Flows are code-defined. Starter flow modules live in:

- `workspaces/<workspace_id>/flow_modules/`
- `artifacts/workspace_cache/<workspace_id>/compiled_flow_modules/`

Each flow module must export:

- optional `DESCRIPTION`
- `build() -> Flow`

The flow-module filename is the flow identity. Authored flow modules should use `Flow(group=...)` and let the loader inject the name from the module filename.

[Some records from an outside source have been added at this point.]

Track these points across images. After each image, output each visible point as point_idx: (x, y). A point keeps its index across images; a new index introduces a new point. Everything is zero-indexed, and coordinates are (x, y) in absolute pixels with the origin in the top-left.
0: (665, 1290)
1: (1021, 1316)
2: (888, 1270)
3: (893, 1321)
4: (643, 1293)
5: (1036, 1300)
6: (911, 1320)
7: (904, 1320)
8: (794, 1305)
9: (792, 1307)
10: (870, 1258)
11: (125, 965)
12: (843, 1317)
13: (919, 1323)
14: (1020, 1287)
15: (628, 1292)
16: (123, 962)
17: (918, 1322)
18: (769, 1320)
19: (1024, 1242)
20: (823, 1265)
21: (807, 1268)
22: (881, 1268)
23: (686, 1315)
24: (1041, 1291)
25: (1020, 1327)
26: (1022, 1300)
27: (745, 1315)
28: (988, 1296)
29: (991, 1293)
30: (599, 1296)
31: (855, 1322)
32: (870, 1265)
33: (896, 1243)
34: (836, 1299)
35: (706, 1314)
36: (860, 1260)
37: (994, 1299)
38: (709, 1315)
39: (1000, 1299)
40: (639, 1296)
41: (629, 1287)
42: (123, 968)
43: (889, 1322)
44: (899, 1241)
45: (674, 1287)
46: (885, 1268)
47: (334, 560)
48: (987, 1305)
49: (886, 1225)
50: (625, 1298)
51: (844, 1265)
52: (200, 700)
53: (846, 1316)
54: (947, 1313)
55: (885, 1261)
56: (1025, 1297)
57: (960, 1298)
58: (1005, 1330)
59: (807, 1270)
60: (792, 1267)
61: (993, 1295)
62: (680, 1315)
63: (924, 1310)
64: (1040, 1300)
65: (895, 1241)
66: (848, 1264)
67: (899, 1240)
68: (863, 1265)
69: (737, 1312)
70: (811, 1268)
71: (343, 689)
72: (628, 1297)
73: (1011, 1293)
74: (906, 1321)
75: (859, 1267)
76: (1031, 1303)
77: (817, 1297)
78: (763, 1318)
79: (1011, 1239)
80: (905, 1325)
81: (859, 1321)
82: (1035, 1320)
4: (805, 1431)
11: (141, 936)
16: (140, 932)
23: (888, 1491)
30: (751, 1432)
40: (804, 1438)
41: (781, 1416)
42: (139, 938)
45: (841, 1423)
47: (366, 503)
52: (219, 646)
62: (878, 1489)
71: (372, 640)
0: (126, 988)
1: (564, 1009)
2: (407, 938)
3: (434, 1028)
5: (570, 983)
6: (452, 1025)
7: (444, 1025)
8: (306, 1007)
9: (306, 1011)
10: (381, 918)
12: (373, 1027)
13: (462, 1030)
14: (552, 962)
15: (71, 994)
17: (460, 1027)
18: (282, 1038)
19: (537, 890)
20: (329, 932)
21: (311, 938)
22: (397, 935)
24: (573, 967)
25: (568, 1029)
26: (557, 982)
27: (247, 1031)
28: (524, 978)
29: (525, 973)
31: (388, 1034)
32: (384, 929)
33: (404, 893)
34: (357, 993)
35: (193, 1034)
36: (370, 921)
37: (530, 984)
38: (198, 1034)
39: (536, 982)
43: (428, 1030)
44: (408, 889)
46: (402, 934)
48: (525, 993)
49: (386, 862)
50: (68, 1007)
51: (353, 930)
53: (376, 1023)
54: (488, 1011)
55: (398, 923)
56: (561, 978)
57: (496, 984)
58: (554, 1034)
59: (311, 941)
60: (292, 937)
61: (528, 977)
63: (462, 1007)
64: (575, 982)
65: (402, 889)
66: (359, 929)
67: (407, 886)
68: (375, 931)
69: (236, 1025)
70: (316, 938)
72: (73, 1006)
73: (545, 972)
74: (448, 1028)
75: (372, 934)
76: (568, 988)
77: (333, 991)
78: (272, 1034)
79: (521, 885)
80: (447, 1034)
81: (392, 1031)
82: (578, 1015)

Authored flow modules compile into `artifacts/workspace_cache/<workspace_id>/compiled_flow_modules/*.py`, and the runtime loads discovered flows from those compiled modules.

## Workspace layout

- `src/data_engine/`
  Runtime package and desktop UI
- `workspaces/<workspace_id>/flow_modules/`
  Authored flow sources (`.py` or `.ipynb`)
- `workspaces/<workspace_id>/.workspace_state/`
  Shared lease markers and checkpoint parquet snapshots
- `artifacts/workspace_cache/<workspace_id>/compiled_flow_modules/`
  Generated/importable flow modules
- `artifacts/runtime_state/<workspace_id>/`
  Internal runtime ledger state for one workspace
- `artifacts/documentation/`
  Generated documentation output
- `example_data/Input`
  Example input files
- `example_data/Settings`
  Example single-file inputs
- `example_data/Output`
  Flow outputs
- `example_data/databases`
  DuckDB files created on demand

## Live Smoke Suite

The live smoke suite is intentionally self-contained:

- `tests/test_live_runtime_suite.py`

It generates temporary workspaces from scratch, generates temporary `example_data/` and `data2/` with the real starter-data generator, adds notebook-authored poll/schedule/manual flows, runs the daemons, and tears the whole environment down afterward. It does not rely on existing `workspaces/example_workspace` or `workspaces/claims2` or live repo data directories.

## Status

This project is pre-alpha. Backwards compatibility is not a goal; the API should stay small and explicit while the runtime architecture settles.